Mayo Clinic Study Says Puberty Blockers Cause Atrophied Testes, Fertility Issues, Casts Doubt On ‘Reversibility’
Boys who take puberty blockers may suffer atrophied testes and fertility issues, a new study by Mayo Clinic researchers has found, causing the authors to cast doubt about the common claim that puberty blockers are “reversible.”
The study, authored by 11 researchers at Mayo Clinic’s largest campus south of Minneapolis, looked at the effects of puberty blockers on testicular cells and function.
“We provide unprecedented histological evidence revealing detrimental pediatric testicular sex gland responses to [puberty blockers],” the study reads.
Mild to severe sex gland atrophy is one of the negative effects the researchers found.

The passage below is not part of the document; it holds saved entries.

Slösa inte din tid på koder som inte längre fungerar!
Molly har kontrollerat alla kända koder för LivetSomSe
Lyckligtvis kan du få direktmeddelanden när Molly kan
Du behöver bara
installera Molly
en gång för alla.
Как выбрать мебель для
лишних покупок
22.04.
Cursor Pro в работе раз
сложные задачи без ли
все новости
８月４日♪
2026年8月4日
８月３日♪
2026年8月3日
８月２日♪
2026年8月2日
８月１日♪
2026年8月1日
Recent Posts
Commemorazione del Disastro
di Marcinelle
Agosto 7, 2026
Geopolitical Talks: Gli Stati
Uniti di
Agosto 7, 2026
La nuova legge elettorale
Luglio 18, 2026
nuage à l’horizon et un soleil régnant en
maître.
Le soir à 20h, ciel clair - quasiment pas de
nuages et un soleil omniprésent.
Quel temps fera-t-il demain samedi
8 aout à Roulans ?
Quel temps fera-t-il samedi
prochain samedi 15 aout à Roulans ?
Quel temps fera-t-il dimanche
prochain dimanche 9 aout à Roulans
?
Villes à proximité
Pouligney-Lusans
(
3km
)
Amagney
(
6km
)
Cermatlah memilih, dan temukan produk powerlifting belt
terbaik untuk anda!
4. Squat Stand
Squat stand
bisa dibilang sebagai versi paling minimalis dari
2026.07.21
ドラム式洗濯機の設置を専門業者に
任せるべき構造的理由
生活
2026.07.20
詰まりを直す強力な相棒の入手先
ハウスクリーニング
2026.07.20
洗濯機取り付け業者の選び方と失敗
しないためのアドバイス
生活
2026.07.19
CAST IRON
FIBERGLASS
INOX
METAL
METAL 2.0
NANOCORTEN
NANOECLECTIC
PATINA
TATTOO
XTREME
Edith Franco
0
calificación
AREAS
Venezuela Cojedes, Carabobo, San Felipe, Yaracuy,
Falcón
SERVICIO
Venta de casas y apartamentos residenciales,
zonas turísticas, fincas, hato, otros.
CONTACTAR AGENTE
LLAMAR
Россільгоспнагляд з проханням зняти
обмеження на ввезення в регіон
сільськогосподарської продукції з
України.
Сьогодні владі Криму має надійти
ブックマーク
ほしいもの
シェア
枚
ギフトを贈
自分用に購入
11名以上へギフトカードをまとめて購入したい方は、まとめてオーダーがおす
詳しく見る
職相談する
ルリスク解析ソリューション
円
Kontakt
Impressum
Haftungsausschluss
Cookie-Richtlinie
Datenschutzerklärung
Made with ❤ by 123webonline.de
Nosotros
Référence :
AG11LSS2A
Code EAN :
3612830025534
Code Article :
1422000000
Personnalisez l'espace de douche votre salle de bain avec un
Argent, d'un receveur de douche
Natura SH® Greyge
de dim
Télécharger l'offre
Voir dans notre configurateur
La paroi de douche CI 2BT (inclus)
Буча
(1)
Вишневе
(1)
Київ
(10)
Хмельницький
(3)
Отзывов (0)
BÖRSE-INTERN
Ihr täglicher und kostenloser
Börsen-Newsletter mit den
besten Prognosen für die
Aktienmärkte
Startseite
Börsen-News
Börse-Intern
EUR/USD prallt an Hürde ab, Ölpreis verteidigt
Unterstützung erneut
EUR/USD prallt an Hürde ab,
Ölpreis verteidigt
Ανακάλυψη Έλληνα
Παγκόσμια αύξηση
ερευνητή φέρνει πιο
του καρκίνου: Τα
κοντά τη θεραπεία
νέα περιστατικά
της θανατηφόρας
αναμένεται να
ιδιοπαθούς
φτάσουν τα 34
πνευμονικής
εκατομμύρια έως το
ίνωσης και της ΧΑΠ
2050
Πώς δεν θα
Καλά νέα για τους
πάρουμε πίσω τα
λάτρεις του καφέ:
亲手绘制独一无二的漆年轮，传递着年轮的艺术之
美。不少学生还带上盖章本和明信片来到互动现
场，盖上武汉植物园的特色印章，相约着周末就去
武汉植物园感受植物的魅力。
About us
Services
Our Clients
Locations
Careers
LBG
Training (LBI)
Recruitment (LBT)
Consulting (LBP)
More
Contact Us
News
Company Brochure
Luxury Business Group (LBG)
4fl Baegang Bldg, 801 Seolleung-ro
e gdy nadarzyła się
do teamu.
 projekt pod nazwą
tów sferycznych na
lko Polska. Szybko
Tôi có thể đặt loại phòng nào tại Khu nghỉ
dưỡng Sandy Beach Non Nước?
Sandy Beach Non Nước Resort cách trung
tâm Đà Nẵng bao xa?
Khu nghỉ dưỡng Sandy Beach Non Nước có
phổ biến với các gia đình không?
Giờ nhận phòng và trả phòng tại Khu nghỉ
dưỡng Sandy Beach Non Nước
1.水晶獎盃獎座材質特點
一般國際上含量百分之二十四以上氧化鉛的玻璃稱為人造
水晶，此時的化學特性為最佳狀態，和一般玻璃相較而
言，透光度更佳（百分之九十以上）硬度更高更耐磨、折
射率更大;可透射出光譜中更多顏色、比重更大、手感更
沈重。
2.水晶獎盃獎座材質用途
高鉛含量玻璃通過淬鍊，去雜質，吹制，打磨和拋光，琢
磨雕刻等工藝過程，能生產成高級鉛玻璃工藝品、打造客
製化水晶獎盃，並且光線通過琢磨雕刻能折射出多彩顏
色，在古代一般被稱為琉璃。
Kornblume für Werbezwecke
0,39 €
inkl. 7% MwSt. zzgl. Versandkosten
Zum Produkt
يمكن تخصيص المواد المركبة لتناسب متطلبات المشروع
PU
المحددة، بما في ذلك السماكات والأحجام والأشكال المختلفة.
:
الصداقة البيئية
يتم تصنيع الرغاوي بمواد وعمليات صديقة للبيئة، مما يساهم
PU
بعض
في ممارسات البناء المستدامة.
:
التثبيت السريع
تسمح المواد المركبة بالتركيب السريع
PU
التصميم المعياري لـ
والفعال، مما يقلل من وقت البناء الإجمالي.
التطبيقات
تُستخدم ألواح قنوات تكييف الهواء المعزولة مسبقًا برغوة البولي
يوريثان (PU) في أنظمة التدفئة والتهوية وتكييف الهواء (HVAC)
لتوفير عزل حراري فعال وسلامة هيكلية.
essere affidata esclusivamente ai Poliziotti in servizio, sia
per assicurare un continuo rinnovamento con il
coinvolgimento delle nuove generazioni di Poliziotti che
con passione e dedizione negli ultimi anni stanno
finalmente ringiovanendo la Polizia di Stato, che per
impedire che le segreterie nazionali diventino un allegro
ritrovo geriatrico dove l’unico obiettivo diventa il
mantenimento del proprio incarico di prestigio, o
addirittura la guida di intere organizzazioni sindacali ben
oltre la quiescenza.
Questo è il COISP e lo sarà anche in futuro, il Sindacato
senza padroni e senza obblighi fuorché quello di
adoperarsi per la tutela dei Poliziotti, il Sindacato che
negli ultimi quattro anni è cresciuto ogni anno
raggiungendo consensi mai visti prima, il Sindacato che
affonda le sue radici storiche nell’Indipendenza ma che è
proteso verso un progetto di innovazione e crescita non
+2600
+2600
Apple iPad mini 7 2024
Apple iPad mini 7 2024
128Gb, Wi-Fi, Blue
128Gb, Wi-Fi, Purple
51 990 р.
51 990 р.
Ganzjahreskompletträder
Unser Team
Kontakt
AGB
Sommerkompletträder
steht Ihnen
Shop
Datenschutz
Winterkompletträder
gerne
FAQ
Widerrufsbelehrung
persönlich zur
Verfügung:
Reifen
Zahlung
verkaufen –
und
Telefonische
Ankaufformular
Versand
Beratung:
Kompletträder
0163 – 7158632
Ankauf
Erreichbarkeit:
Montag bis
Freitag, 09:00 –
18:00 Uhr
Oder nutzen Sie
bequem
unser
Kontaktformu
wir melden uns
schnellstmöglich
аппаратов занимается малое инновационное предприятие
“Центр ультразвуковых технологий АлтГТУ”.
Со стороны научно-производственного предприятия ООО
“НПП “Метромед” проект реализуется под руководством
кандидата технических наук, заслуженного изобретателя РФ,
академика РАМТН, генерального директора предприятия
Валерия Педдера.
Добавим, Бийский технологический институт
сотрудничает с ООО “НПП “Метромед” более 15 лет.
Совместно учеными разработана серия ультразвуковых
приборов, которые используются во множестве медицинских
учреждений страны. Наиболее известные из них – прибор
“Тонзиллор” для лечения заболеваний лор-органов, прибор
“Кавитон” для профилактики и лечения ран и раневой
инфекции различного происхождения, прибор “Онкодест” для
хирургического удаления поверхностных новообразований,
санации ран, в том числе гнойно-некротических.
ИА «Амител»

In the case of one 12-year-old boy who was treated with puberty blockers for 14 months, nearly 60% of his sex glands became “fully atrophied,” and small clusters of calcium formed in his testicles, according to the study.
These calcium clusters are linked to cancer, several studies have found, although it is not clear whether they are a risk factor by themselves.
Potentially permanent effects on fertility were another concern for boys who were treated with puberty blockers, the researchers found.
In the case of a 14-year-old boy who had been puberty blockers for more than four years, more than 90 % of his cells that were supposed to eventually produce sperm were developmentally arrested.
The findings “raise a potential concern regarding the complete ‘reversibility’ and reproductive fitness” of the sperm germ cells, the researchers said.
The study examined 87 boys, 16 of whom were gender dysphoric boys between ages 10 and 16. Nine of those boys were already on puberty blockers, although all of the boys would eventually be put on the drugs. The boys began identifying as transgender girls between ages 2 and 15.
The researchers noted that there are no long-term studies on puberty blockers for gender dysphoric children, meaning many of the drugs’ effects such as impacts on fertility are still unknown.
The study has not yet been peer-reviewed but was published on BioRxiv, a website hosted by the Cold Spring Harbor Laboratory that sees two-thirds of its papers later published in peer-reviewed journals.
Mayo Clinic’s website page on puberty blockers does not yet warn about the extent of the side effects found in the study. The page says the drugs “don’t cause permanent physical changes” and when a child stops taking them, “puberty starts again.”
“[T]hey pause puberty,” the page says. “That offers a chance to explore gender identity. It also gives youth and their families time to plan for the psychological, medical, developmental, social and legal issues that may lie ahead.”